## Work to be completed
Please gather every line in the items below that contains the string "Aggravated", copying each one in full.

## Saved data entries
----

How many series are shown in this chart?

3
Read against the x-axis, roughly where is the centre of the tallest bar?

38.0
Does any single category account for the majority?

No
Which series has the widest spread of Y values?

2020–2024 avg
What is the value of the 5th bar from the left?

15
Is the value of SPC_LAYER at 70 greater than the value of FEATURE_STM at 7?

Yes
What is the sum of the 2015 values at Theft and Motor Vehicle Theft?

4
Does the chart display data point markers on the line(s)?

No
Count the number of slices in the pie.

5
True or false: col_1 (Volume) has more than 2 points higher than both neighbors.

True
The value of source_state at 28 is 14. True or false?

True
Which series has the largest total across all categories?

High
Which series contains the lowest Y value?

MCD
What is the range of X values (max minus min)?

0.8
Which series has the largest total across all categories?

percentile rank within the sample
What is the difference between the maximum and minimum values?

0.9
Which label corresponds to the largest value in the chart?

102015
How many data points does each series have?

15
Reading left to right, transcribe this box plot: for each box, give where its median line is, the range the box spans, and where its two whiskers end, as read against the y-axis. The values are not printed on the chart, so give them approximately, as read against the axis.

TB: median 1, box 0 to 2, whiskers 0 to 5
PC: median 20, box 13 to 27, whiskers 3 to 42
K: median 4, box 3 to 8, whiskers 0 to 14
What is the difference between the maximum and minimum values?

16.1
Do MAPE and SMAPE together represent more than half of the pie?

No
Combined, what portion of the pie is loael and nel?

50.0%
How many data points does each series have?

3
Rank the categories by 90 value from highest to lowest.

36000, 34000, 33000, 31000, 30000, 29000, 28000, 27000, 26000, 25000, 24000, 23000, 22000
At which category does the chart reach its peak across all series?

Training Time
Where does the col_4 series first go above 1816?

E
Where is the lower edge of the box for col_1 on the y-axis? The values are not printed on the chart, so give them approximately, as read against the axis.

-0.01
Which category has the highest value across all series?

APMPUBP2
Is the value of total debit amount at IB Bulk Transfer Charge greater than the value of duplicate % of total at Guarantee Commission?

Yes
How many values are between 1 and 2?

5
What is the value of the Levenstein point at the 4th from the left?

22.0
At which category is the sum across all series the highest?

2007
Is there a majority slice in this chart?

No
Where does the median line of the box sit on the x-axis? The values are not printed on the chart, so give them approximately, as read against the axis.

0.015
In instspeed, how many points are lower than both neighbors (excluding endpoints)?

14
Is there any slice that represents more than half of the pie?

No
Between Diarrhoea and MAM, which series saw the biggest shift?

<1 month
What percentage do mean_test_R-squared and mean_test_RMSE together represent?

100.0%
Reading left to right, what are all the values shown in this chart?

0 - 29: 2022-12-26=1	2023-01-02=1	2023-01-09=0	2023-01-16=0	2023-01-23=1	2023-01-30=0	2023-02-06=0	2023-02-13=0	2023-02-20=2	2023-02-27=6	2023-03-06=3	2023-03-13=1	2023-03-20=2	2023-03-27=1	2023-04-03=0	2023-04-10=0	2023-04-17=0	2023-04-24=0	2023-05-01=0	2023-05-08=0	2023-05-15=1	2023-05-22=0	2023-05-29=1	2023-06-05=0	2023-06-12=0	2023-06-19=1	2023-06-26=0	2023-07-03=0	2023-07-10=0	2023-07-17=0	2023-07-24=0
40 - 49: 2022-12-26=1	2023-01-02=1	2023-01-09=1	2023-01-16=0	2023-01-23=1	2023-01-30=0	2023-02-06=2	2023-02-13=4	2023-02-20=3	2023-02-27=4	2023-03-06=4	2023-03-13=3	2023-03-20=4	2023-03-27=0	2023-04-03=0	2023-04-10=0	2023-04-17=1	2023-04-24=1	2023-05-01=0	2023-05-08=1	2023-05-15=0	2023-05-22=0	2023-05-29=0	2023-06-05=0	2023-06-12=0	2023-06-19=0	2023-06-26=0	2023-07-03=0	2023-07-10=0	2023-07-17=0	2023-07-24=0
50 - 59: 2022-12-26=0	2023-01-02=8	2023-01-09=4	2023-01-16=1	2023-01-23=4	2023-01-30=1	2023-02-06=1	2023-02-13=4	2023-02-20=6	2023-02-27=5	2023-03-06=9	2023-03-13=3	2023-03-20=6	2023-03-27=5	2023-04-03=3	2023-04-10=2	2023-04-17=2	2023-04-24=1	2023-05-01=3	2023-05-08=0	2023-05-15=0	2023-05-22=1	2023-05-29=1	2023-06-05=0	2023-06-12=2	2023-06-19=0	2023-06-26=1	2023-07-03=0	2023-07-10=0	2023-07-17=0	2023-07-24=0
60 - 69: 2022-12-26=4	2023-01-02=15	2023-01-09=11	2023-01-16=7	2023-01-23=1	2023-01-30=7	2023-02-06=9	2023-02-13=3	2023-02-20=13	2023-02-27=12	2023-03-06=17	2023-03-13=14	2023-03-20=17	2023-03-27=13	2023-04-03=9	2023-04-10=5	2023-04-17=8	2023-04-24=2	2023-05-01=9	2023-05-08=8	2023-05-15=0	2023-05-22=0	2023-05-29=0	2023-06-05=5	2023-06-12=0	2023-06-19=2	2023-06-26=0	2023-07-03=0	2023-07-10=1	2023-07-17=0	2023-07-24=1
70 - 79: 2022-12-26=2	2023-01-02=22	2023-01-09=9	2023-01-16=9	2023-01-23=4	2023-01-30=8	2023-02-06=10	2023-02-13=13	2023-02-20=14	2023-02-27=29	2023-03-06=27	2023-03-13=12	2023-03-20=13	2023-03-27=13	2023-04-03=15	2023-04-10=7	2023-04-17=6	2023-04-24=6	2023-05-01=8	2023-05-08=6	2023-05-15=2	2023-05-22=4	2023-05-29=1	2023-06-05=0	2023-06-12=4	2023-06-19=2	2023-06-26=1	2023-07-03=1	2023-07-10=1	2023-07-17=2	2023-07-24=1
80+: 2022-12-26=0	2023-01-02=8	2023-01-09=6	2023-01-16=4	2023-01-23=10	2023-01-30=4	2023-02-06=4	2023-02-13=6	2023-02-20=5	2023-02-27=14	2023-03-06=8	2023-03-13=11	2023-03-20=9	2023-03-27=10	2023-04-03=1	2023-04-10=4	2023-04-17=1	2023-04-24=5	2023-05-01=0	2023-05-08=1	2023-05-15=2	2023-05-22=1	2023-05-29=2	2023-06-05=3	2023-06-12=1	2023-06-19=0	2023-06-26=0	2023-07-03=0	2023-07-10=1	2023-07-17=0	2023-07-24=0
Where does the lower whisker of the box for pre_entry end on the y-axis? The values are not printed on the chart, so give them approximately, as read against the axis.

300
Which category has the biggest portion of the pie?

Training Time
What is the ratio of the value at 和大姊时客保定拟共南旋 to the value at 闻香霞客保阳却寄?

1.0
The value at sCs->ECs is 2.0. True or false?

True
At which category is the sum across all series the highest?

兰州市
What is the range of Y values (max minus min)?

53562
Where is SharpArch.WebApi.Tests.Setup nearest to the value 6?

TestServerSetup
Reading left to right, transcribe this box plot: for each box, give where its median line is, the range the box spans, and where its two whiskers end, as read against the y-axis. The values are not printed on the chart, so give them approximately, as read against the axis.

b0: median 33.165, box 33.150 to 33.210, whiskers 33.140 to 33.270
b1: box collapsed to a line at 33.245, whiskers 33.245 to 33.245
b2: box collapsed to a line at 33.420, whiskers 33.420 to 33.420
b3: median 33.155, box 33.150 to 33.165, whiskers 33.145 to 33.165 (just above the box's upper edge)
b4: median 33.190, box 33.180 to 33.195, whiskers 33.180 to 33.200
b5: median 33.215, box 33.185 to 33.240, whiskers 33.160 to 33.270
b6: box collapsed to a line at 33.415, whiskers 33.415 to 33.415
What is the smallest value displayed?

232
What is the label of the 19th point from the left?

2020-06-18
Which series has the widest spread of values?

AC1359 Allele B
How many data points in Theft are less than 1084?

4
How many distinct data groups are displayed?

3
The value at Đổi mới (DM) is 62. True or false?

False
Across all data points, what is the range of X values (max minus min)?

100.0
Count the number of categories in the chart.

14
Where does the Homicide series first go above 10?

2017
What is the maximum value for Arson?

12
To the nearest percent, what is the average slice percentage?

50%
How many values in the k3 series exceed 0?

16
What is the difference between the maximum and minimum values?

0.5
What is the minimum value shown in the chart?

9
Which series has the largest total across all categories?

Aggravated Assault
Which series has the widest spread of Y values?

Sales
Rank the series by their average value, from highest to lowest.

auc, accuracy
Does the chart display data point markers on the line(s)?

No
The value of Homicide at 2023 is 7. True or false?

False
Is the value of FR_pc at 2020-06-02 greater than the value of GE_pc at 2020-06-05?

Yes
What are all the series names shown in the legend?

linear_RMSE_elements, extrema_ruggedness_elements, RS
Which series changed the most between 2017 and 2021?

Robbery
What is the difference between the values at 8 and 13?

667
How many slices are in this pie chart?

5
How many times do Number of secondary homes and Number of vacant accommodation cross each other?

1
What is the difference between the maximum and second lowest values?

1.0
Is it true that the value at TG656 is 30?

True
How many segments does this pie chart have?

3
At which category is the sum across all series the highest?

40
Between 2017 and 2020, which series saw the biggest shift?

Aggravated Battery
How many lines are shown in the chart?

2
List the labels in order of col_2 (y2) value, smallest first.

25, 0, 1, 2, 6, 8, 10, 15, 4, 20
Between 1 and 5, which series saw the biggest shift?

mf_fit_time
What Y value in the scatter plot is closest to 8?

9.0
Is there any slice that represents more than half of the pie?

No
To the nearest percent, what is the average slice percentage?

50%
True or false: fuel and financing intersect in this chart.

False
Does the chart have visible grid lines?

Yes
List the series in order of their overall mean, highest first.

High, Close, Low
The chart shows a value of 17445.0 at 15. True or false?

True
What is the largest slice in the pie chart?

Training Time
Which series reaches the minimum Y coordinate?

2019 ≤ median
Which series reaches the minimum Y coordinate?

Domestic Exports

----

## The completed task
Aggravated Assault
Aggravated Battery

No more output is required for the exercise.